Even if the economy were to immediately begin producing 600,000 jobs a month—more than double the pace of the mid-to-late 1990s, when job growth was strong—it would take roughly two years to dig ourselves out of the hole we’re in. The economy could add jobs that fast, or even faster—job growth is theoretically limited only by labor supply, and a lot more labor is sitting idle today than usual. But the U.S. hasn’t seen that pace of sustained employment growth in more than 30 years. And given the particulars of this recession, matching idle workers with new jobs—even once economic growth picks up—seems likely to be a particularly slow and challenging process.

When is a Fraud Not a Fraud? (Greece-Goldman Edition) Naked Capitalism

The short answer to the question in the headline is “When there are no rules.”

A headline in a current Bloomberg story illustrates the problem: “Goldman Sachs, Greece Didn’t Disclose Swap, Investors ‘Fooled’.”

“Fooled” is an unusual choice of words, particularly when applied to to presumed grown-ups like institutional investors and international overseers. Bloomberg seems to be mincing around the more obvious F-words, like “fraud” (as in defrauded) or “fleeced.”

Although there is a considerable amount of well-warranted consternation about how Goldman sold swaps to Greece that allowed it to mask how bad its deteriorating finances were from the EU budget police, there has been perilous little discussion of why the fact that this was permissible says there is something very wrong with the rules in place.

The latest twist is that Goldman managed $15 billion of debt sales for Greece after the debt-disguising swaps were in place, and (needless to say) there was no disclosure of the existence of the hidden debt (Bloomberg was able to obtain only six of ten prospectuses in question and found no mention of the swaps; it seems pretty unlikely that the others disclosed their existence). That means investors were hoodwinked. It goes without saying they would have seen Greece as a worse credit risk if they had been in full possession of the facts, and would presumably have required a higher interest rate.

Housing Starts, Vacant Units and the Unemployment Rate Calculated Risk

An optimistic view of the unemployment worst case scenario: Calculated risk blog think there is a connection between housing starts and unemployment that may signal unemployment levels off in the summer.

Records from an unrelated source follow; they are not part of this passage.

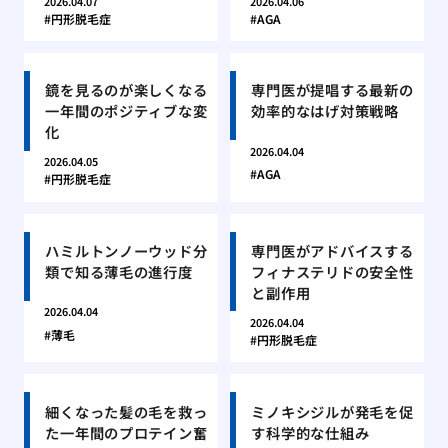
2026.04.07
2026.04.06
円形脱毛症
AGA
鏡を見るのが楽しくなる
専門医が提唱する最新の
一年間のポジティブな変
効率的なはげ対策戦略
化
2026.04.04
2026.04.05
AGA
円形脱毛症
ハミルトンノーウッド分
専門医がアドバイスする
類で知る薄毛の進行度
フィナステリドの安全性
と副作用
2026.04.04
2026.04.04
薄毛
円形脱毛症
細くなった髪の毛を救っ
ミノキシジルが発毛を促
た一年間のプロテイン奮
す科学的な仕組み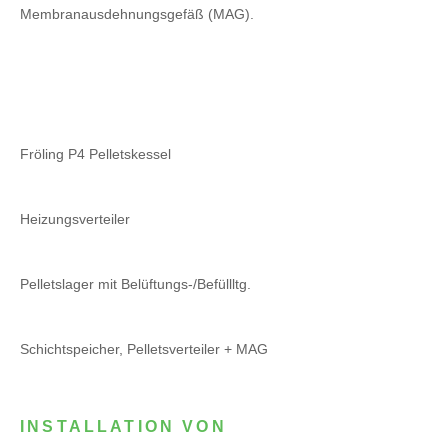
Membranausdehnungsgefäß (MAG).
Fröling P4 Pelletskessel
Heizungsverteiler
Pelletslager mit Belüftungs-/Befüllltg.
Schichtspeicher, Pelletsverteiler + MAG
INSTALLATION VON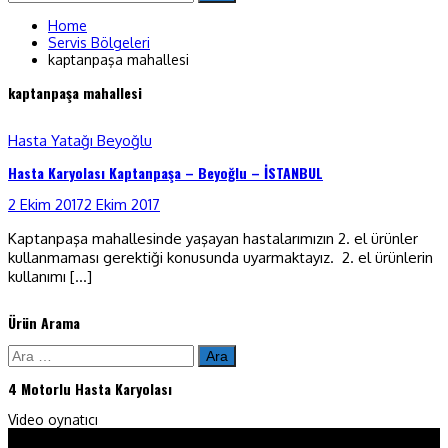
to
content
Home
Servis Bölgeleri
kaptanpaşa mahallesi
kaptanpaşa mahallesi
Hasta Yatağı Beyoğlu
Hasta Karyolası Kaptanpaşa – Beyoğlu – İSTANBUL
2 Ekim 2017
2 Ekim 2017
Kaptanpaşa mahallesinde yaşayan hastalarımızın 2. el ürünler
kullanmaması gerektiği konusunda uyarmaktayız. 2. el ürünlerin
kullanımı […]
Ürün Arama
Arama:
4 Motorlu Hasta Karyolası
Video oynatıcı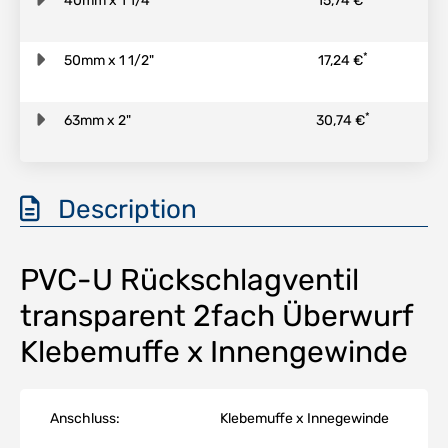
40mm x 1 1/4"
15,74 €
*
50mm x 1 1/2"
17,24 €
*
63mm x 2"
30,74 €
Description
PVC-U Rückschlagventil
transparent 2fach Überwurf
Klebemuffe x Innengewinde
Anschluss:
Klebemuffe x Innegewinde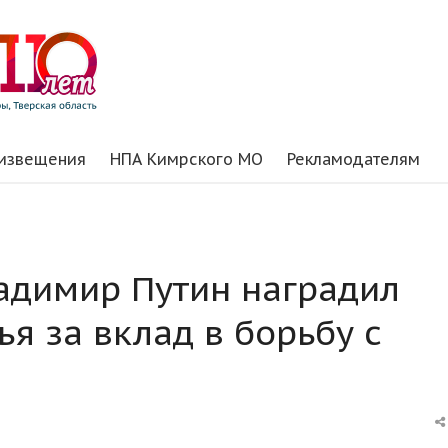
 извещения
НПА Кимрского МО
Рекламодателям
адимир Путин наградил
я за вклад в борьбу с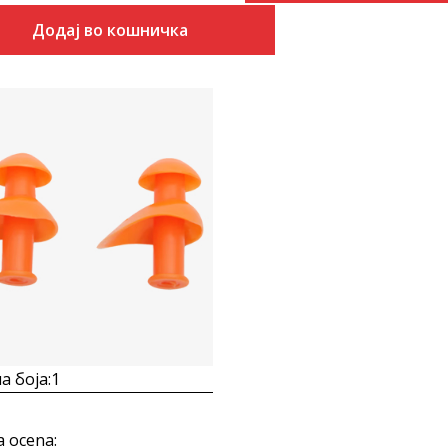
Додај во кошничка
Uporedi
а боја:
1
a ocena
: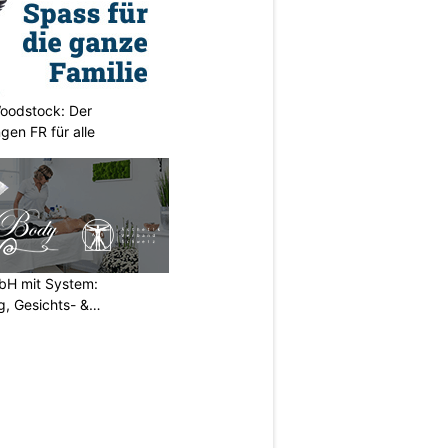
oodstock: Der
ngen FR für alle
H mit System:
, Gesichts- &
N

Calculated Risk: Housing starts and unemployment

The second graph shows single family housing starts and unemployment (inverted). (The first graph shows total housing starts) You can see both the correlation and the lag. The lag is usually about 12 to 18 months, with peak correlation at a lag of 16 months for single unit starts. The 2001 recession was a business investment led recession, and the pattern didn’t hold. This suggests unemployment might peak in Summer 2010 since housing starts bottomed in April 2009. However, since I expect the housing recovery to be sluggish, I also expect unemployment to remain high throughout 2010.